**INFORMATION SHOWN:**

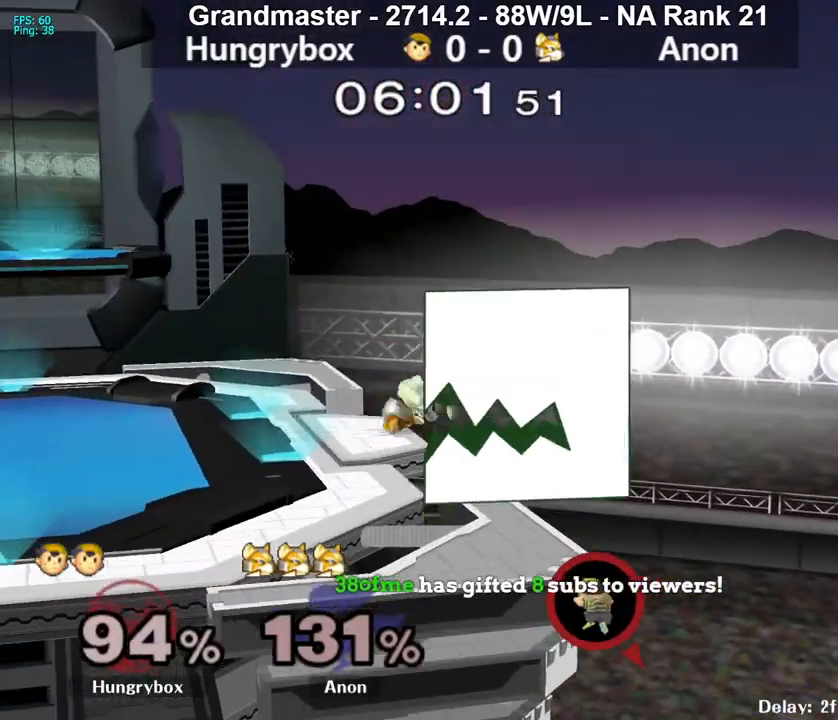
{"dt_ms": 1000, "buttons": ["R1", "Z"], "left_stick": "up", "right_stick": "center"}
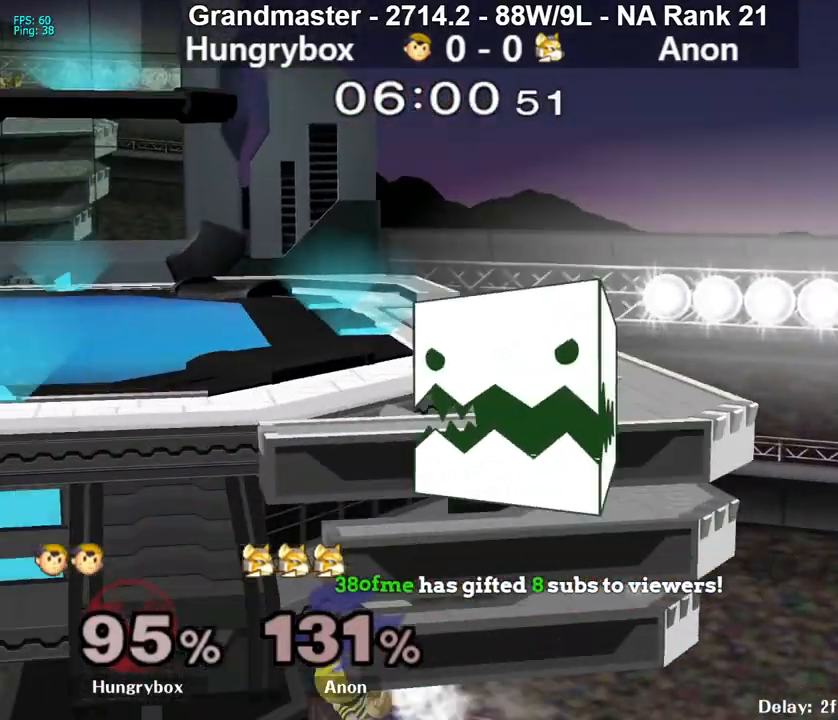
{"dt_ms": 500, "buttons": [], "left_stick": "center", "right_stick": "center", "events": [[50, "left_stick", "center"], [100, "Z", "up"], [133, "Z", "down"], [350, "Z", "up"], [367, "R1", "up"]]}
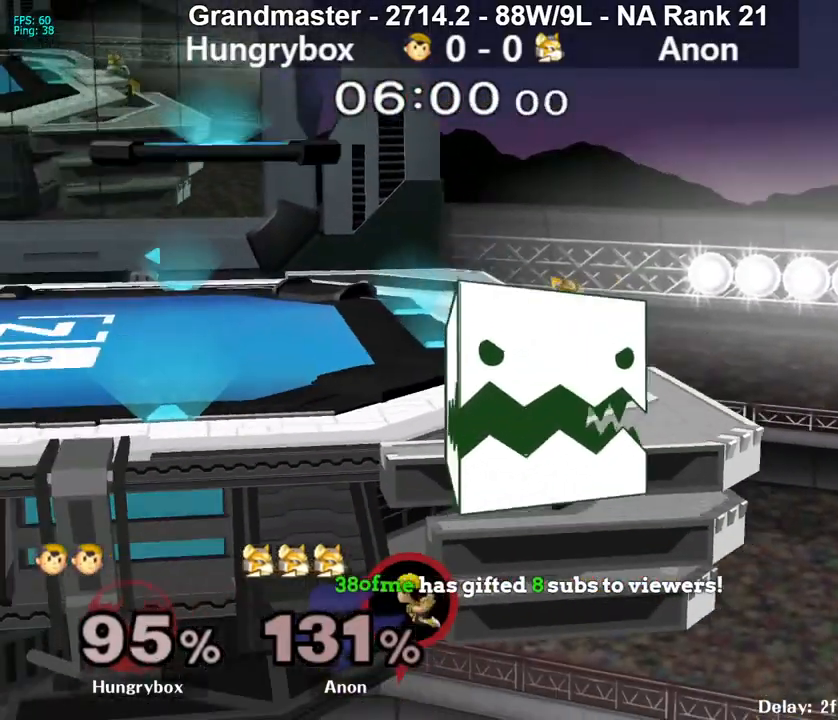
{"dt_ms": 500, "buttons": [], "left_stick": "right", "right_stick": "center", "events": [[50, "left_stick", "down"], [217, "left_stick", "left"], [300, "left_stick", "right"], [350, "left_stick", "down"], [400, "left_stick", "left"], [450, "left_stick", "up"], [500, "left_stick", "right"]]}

---

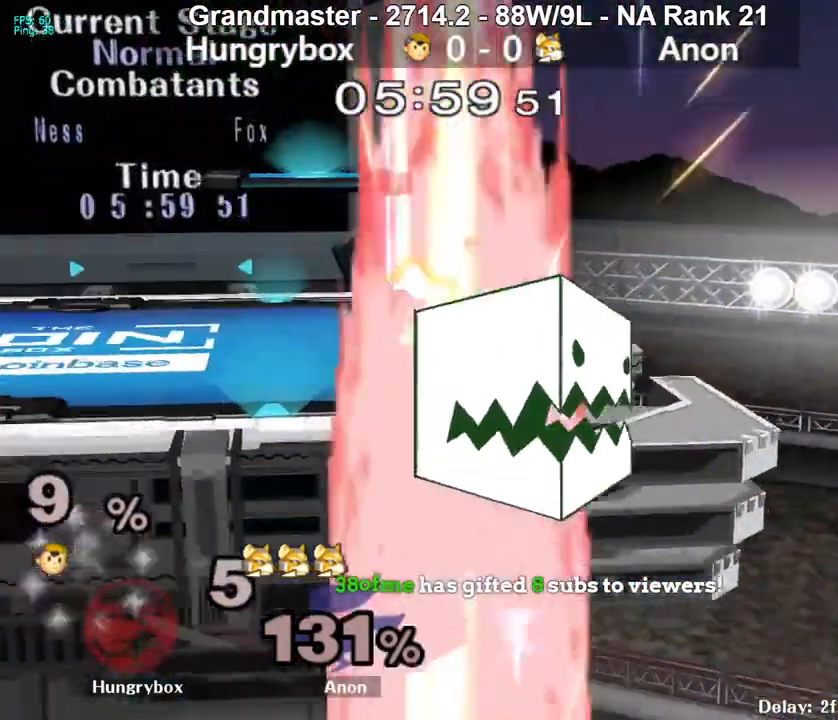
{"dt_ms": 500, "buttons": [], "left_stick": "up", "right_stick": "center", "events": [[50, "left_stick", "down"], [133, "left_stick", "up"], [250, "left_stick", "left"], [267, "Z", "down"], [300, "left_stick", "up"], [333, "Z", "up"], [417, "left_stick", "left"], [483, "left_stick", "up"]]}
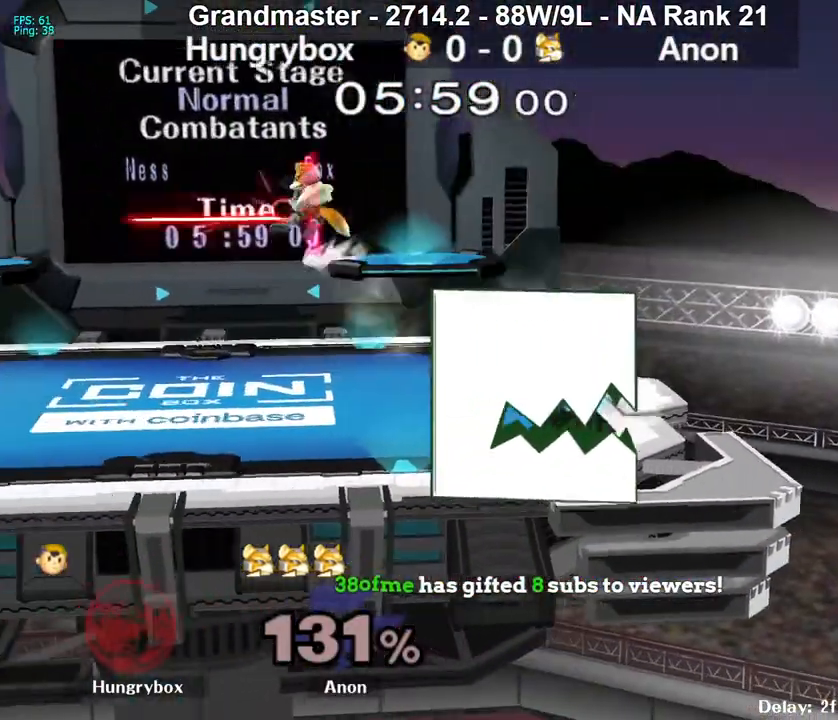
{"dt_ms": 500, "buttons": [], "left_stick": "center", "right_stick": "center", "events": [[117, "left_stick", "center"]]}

**WORK ITEM:** Across the material above, count each line with the string "events" and state the number alone.

**TASK ANSWER:** 4